A. I don’t think that that crash really was involved much with insider trading at all.

Q. That’s my point. If insider trading gave rich people such an advantage, they would have gotten out, and the so-called little guy would have been stuck.

A. That’s right. Congress needed some kind of morality story to hinge everything on, and the very phrase, “insider trading,” suggested to people that something evil has been done. The SEC, at least since the 1960s, has been very successful in making this into one of the most egregious evils in the world. If you want to say that anyone’s really done something terrible, it’s not incest, or murder, or treason, it’s insider trading. That’s the bad thing. Now, they’ve done that without any evidence whatever to back up that notion.

Q. In one article you wrote at least four arguments in favor of insider trading. One was that people would perceive it to be cynical, and that it really can’t be stopped. It cannot be effectively enforced.
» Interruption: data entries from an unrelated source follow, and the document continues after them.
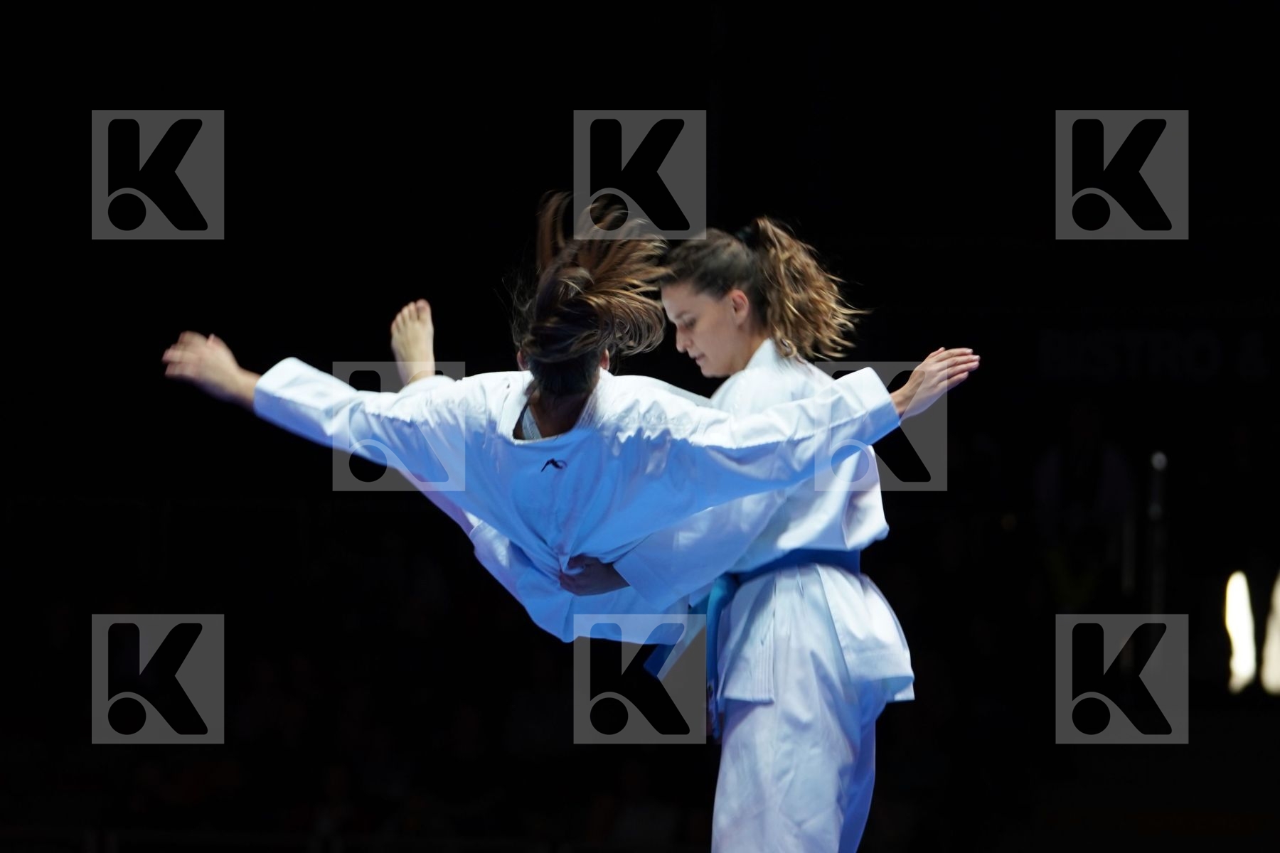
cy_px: 426
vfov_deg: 7.8
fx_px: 6222
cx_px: 640
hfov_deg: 11.7
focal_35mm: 175
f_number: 2.8
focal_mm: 117
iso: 800
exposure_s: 1/200
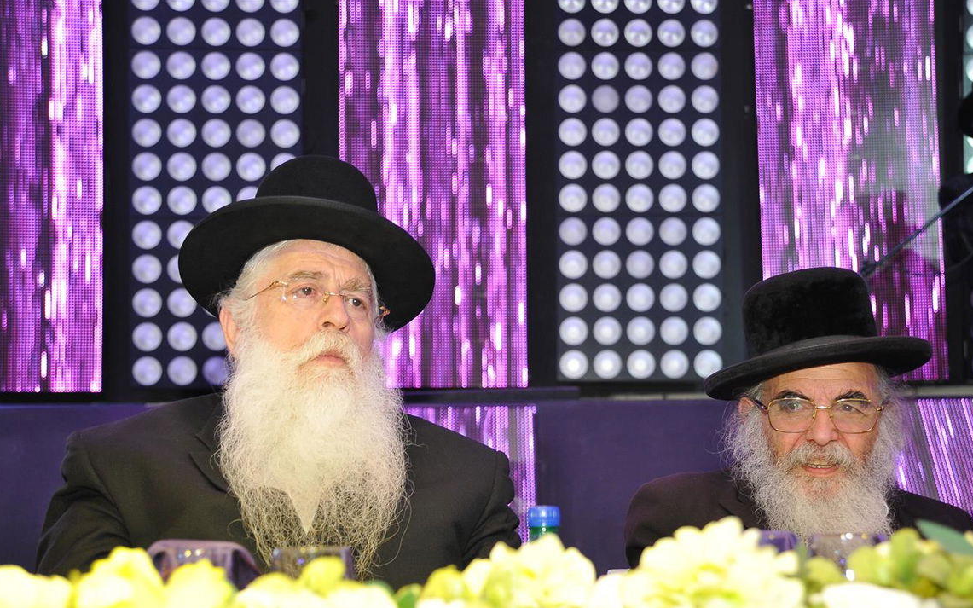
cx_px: 577
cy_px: 394
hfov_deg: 33.9
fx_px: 1591
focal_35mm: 60
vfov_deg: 21.6
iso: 1600
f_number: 4
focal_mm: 48
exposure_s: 1/100
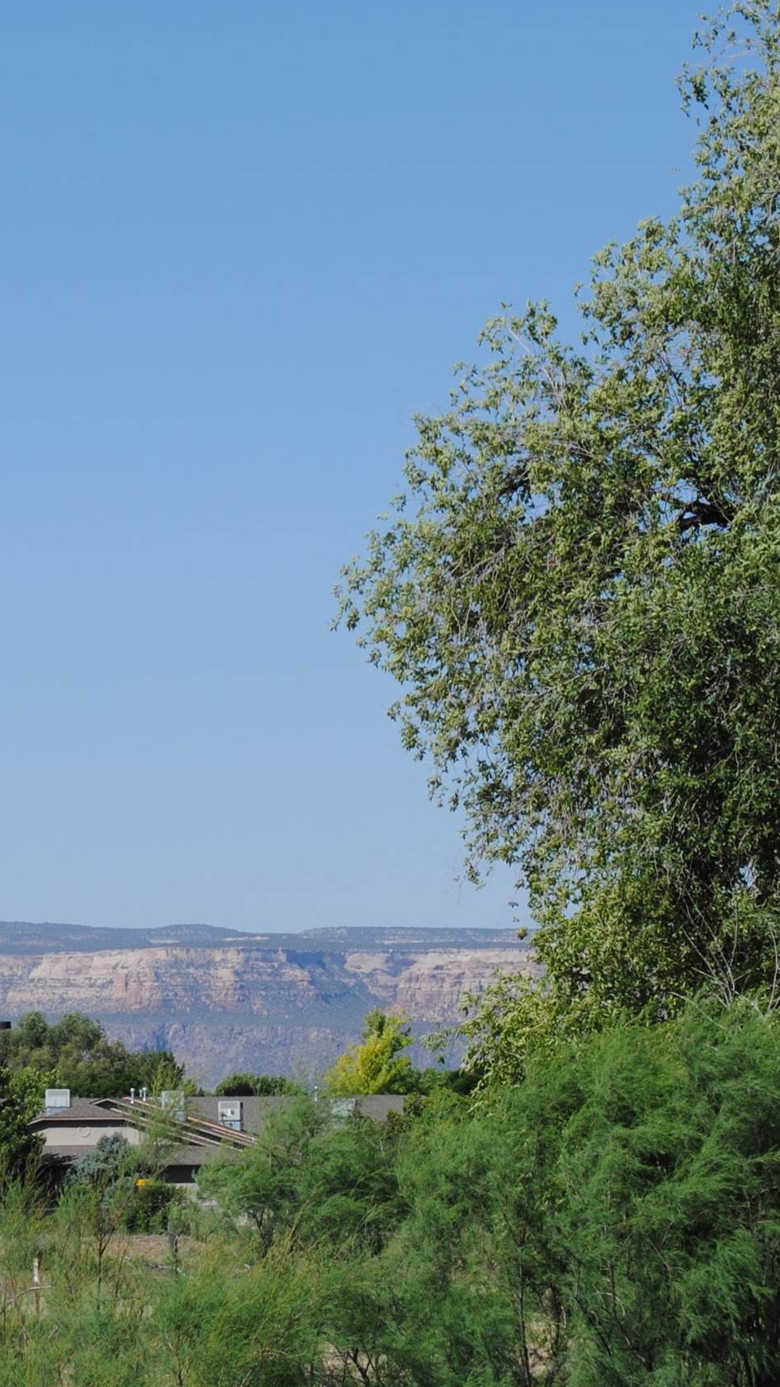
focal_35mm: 157
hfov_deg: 7.6
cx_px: -214
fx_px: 5770
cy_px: 757
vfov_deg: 13.7
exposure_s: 1/250
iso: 100
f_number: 8
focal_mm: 55
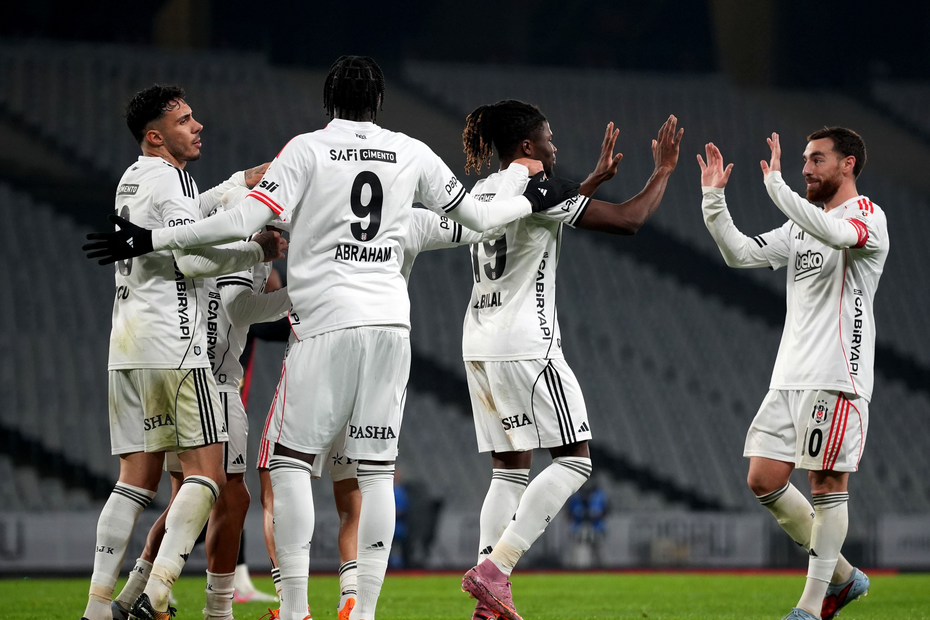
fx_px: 6458
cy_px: 310
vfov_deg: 5.5
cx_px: 465
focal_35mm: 250
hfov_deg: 8.2
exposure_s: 1/1600
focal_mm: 167
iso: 2000
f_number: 2.8
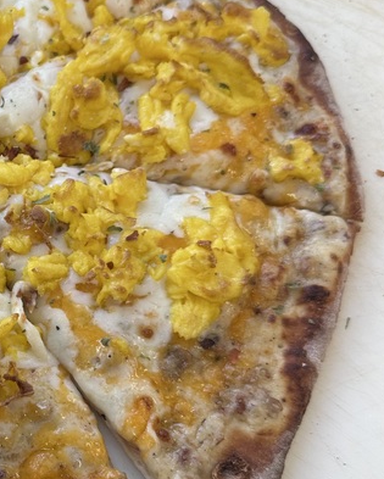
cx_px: -67
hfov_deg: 23.1
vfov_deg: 30.9
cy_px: 286
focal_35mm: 61
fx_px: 866
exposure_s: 1/120
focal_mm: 6.86
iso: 64
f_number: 1.78
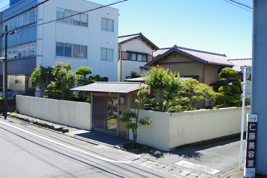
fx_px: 267
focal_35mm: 36
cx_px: 134
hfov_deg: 53.1
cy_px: 89
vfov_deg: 36.9
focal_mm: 24
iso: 100
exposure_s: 1/125
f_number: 8
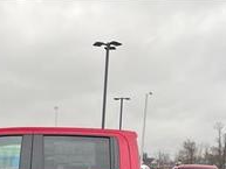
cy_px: 217
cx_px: 59
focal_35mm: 68
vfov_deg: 19.9
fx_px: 444
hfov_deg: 28.2
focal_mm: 4.2
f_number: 1.6
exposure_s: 1/284
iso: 32
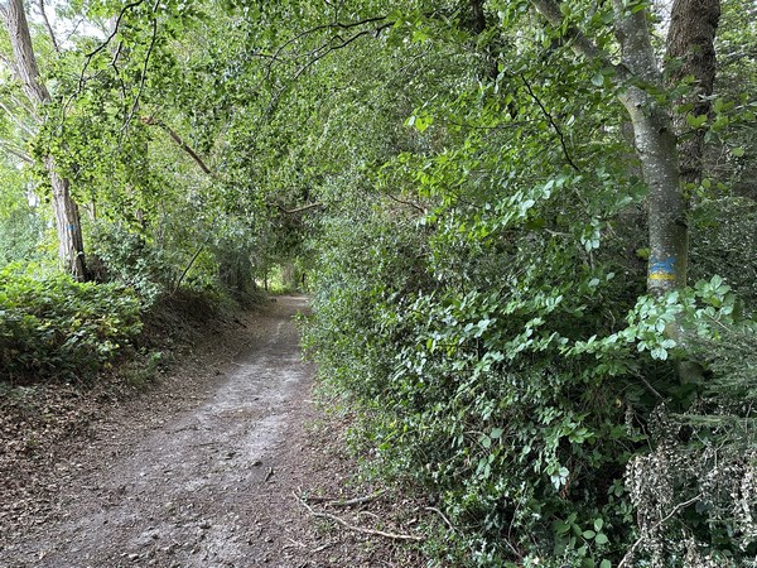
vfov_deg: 56.8
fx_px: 525
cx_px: 378
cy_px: 284
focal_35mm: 24
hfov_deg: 71.6
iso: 250
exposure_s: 1/63
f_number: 1.78
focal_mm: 6.86
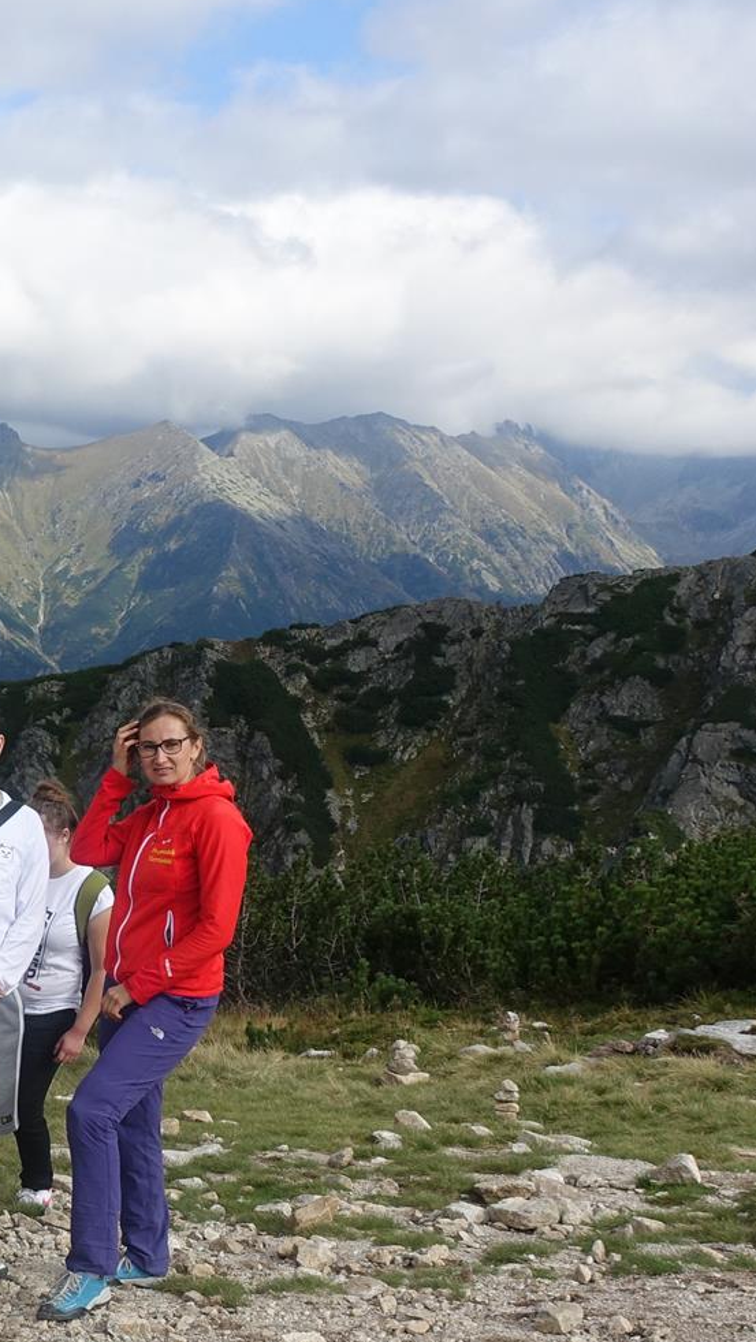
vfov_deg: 36.7
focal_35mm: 56
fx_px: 1994
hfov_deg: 18.4
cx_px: -451
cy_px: 916
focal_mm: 8.8
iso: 125
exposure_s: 1/500
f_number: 5.6
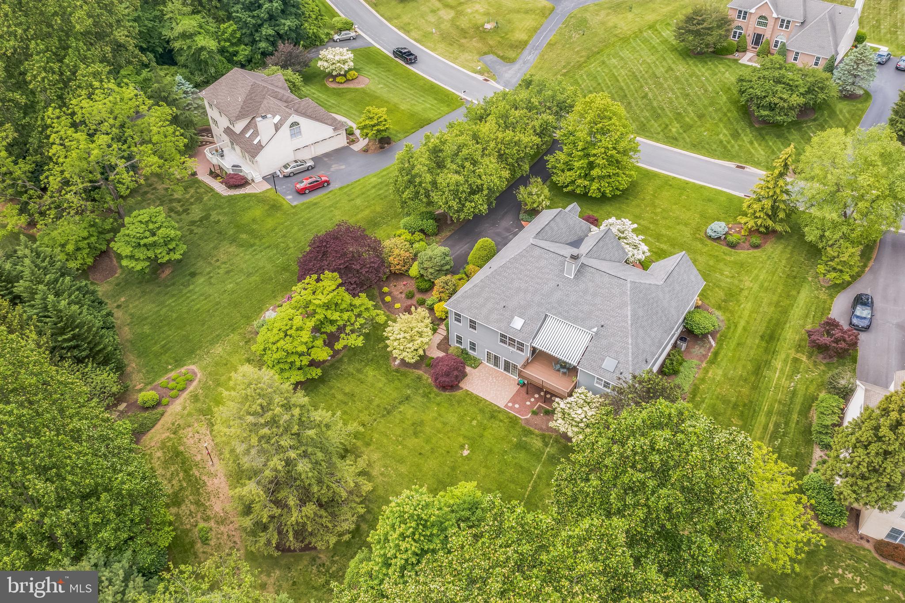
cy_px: 302
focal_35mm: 28
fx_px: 704
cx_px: 452
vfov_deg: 46.4
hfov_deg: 65.5
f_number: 4.5
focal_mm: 10.3
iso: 100
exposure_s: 1/160
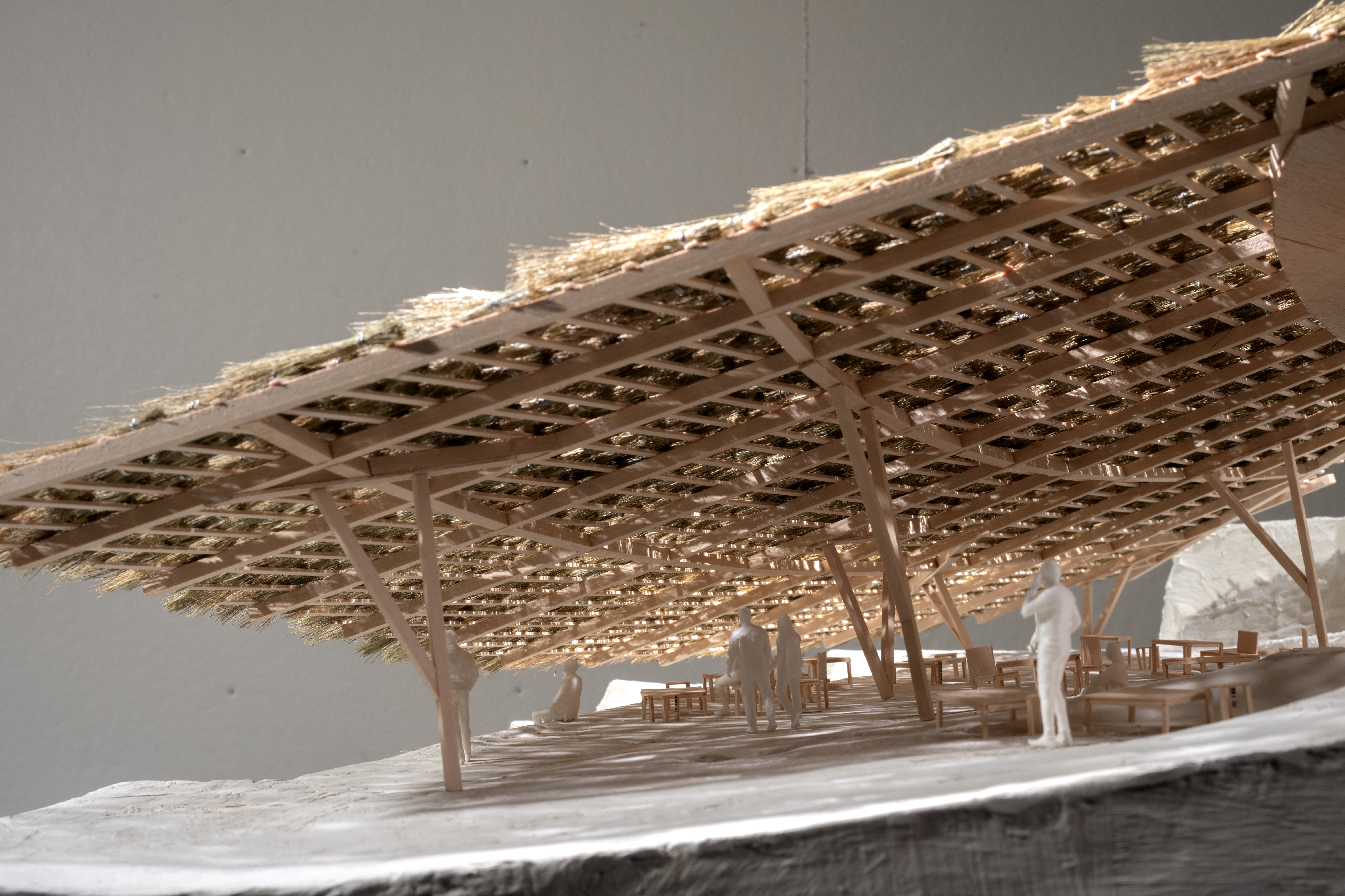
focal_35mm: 52
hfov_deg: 38.2
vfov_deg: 26.0
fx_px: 1943
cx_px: 672
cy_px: 448
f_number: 16
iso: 200
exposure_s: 1
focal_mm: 52
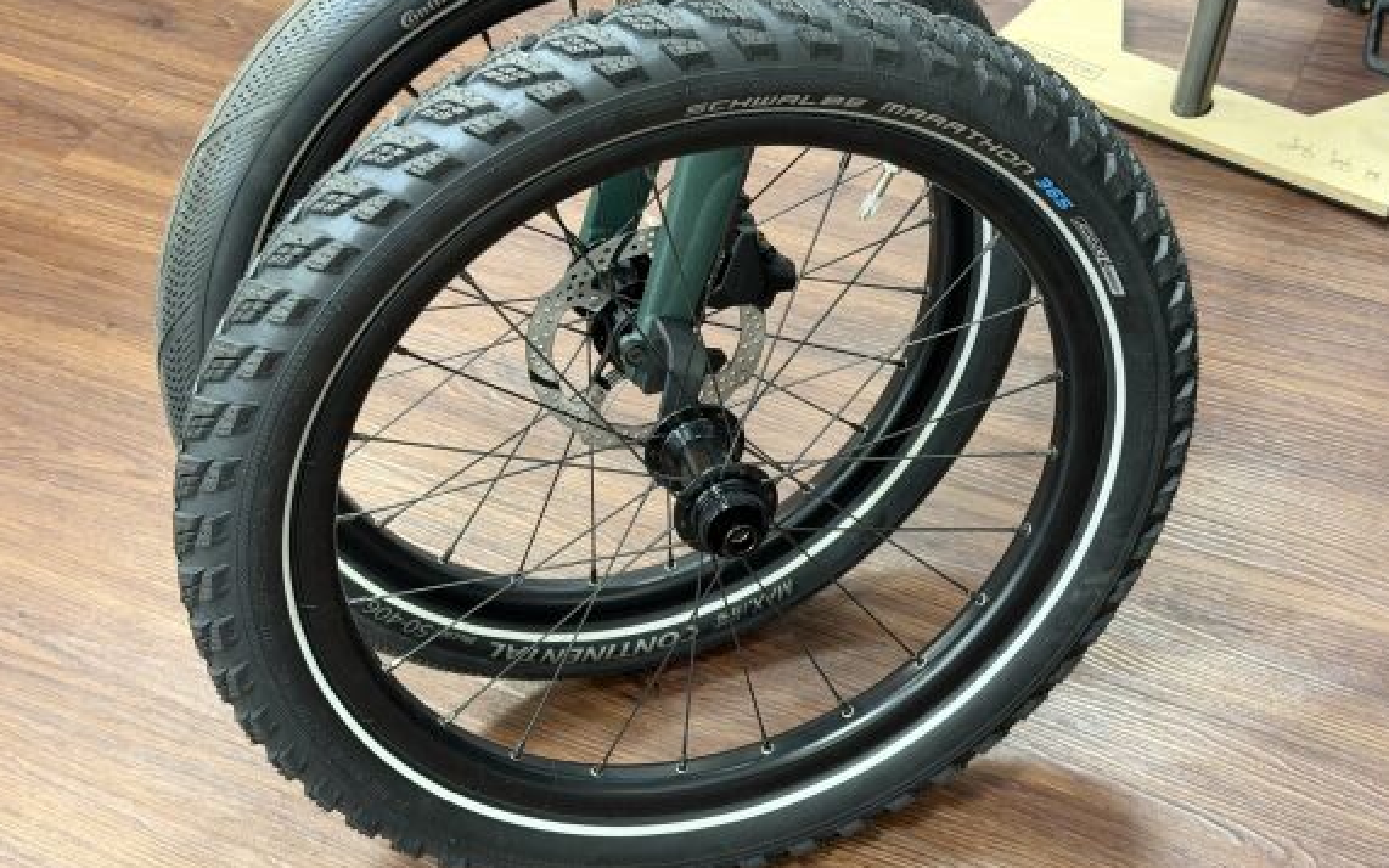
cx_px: 691
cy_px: 360
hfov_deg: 38.9
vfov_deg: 24.8
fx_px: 1969
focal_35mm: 52
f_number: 1.78
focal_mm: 6.76
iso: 200
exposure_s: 1/33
A. That’s, of course, why they didn’t indict Martha Stewart for insider trading. The SEC does not win many of the cases they bring, and they don’t bring many. It’s really very interesting to wonder what kind of law is this that is so difficult to prove that you’ve got a case. We know trillions and trillions of dollars are going through the hands of people who have better information than other people. That’s what makes the market work, makes it efficient.

Q. A “little guy” hearing this is going to say, “Well, I’m not an insider. How could it not harm me that I’m not privy to information that other people are privy to?”

A. That was one of the very first myths in this field since my book in 1966. The serious scholars don’t make that argument at all any more, because it’s very clear that that person is in the stock market, an anonymous market, to sell the shares and doesn’t care who buys them. If there’s information out there, it may be an insider has it. It doesn’t make any difference. Once you make a decision to sell, you don’t lose anything when there’s an additional buyer in the market, because that person happens to have information. That’s absurd.

Q. Another argument you make is that it helps to move the price of a share to its “correct level.” What do you mean?

A. It’s very important in the world of finance that shares be accurately priced. There are many things that turn on that — compensation does, the whole takeover field turns on it, people’s investment decisions turn on it, so it’s very important that we have actual reflection of what’s going on. Well, how do you get that? The SEC says, well, we’ll get reports that come out three or six months later, and that will inform the market of what’s going on. That’s baloney. The way the market works is that informed people do their trading, and every time they trade on good news, they drive the price up; every time they trade on bad news, they drive the price down.

Q. Let’s talk about the recent state of corporate accounting scandals: Enron, Global Crossing, etc. What impact would insider trading have had on these kinds of scandals?

A. I don’t think the scandals would ever have erupted if we had allowed insider trading … because there would be plenty of people in those companies who would know exactly what was going on, and who couldn’t resist the temptation to get rich by trading on the information, and the stock market would have reflected those problems months and months earlier than they did under this cockamamie regulatory system we have.